Martial Law is in effect across the entire United States. No travel except by military order is permitted. President Palin signed an executive order passing control of the nation into the hands of the local military leaders. Without a clear command and control structure in place, any top-down leadership is impossible.…
The story was dated two years prior. Two years. He skimmed headlines. ONE BILLION DEAD IN CHINA! VACCINE TRIALS IN BRITAIN FAIL! PLAGUE HITS NEW ZEALAND.
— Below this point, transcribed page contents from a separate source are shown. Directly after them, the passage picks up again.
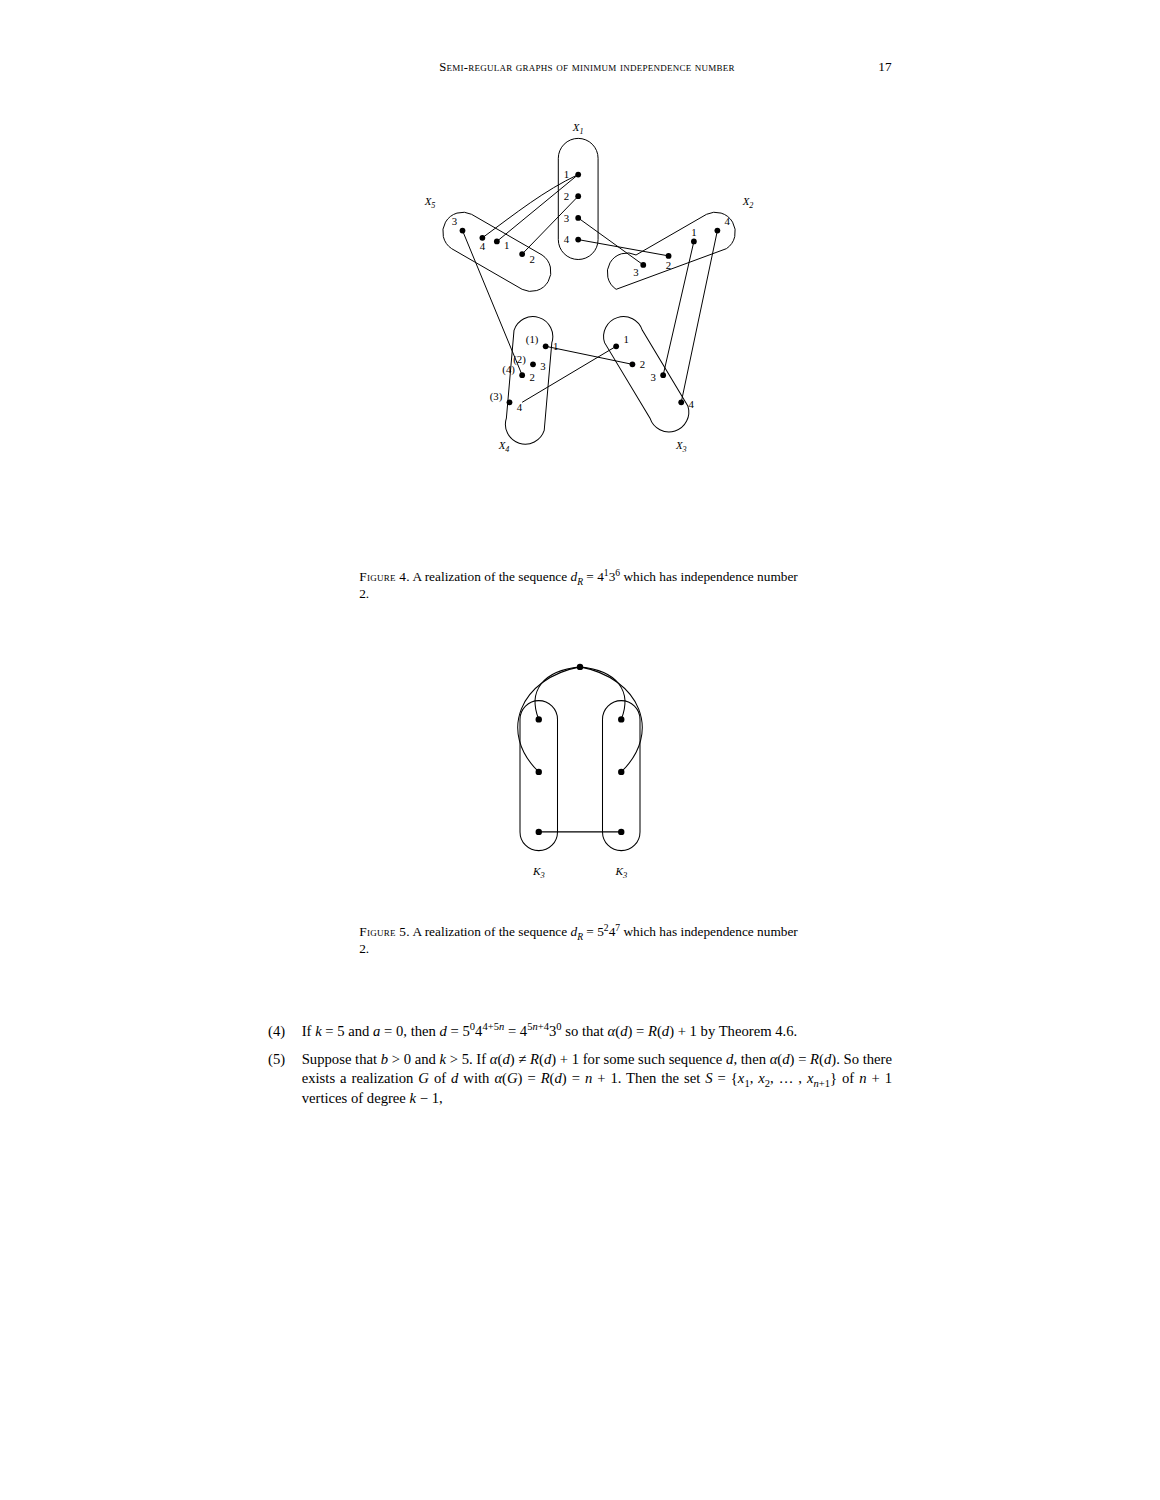Semi-regular graphs of minimum independence number 17
X1 X2 X5 X3 X4 1 2 3 4 3 2 1 4 3 4 1 2 1 2 3 4 1 3 2 4 (1) (2) (4) (3)
Figure 4. A realization of the sequence dR = 4136 which has independence number 2.
K3 K3
Figure 5. A realization of the sequence dR = 5247 which has independence number 2.
(4) If k = 5 and a = 0, then d = 5044+5n = 45n+430 so that α(d) = R(d) + 1 by Theorem 4.6.
(5) Suppose that b > 0 and k > 5. If α(d) ≠ R(d) + 1 for some such sequence d, then α(d) = R(d). So there exists a realization G of d with α(G) = R(d) = n + 1. Then the set S = {x1, x2, … , xn+1} of n + 1 vertices of degree k − 1,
It had been worldwide, and here was the effect two years later. Utter destruction of the human population.
He left the store, leaving the door propped ajar. Across the street was the Ben Franklin. He found a tiny transistor radio and placed a nine-volt in its battery slot. The dial was stiff to his touch as he rotated it. There was nothing but static up and down the spectrum. He tried FM, and then AM. Nothing.
Prime stumbled out of the general store. There could still be pockets of humanity on this planet. In the large cities. Couldn’t there be?
He spotted the Dynaco store a block down and ran there. The door was locked, the sign saying the store was closed until further notice. Prime looked around and found a brick near the road. He threw it with all his might, shattering the glass of the front pane. There in the display case was what he wanted, a shortwave radio. He grabbed it.
He plugged the radio into a wall outlet right there in the display case, but there was no telltale fli
cker of lights. The outlet was dead.
He walked back to the News Shop. The lights would not turn on. No power.
Prime scanned the downtown area. There was the police station, the library, the clothing store. He turned back to the police station. Maybe they had a portable generator.
He ran across the street. The front door of the police station swung open. He tried the power outlet right there in the lobby. Nothing.
The front desk wasn’t walled off; he could walk right through a waist-high swinging door, and did so. A board hung on the wall with a list of patrol cars and their keys hanging from it. He looked back out the door and saw that car K-12 was in the lot. He grabbed the keys.
The car started, to his surprise, but maybe police cars were made to last years. He bent down and looked under the dash. There was a cigarette lighter adapter, and next to it a normal plug. He plugged in the shortwave radio.
The radio warbled and squeaked. He waited a moment. Nothing. There was a button that said SEEK. He pressed and the digital dial spun through the frequencies. And kept spinning. Nothing.
Prime’s heart fell. If there was anyone, anywhere within a thousand kilometers, they would be broadcasting on shortwave. Something. The military would. Perhaps they were just taking a break from broadcasting.
He let the radio continue to seek and put the prowler into gear.
Driving slowly up Tippecanoe Street, he looked left and right at the desolate town. Not my town, he said to himself. Some other town entirely.
All these dead people, and possibly him too. Possibly him too. What had he done? Exploring worlds and not thinking it through? It was damned fool luck Pinball Wizards hadn’t dragged a plague already between universes.
Prime saw the Bank of Findlay on his left. He stopped. The doors were open and off their hinges.
He climbed the steps and entered. The vault gaped open. He peered inside. Stacks of bills stood against the walls. He ignored them. Beyond the first vault door were the safe-deposit boxes. Several boxes had been pried loose from their slots. He played the flashlight around the vault. A drill and a crowbar lay on the central table. Someone had spent some time here looting. But to what point. The futility of it all must have become apparent as the plague ravaged the body of the thief.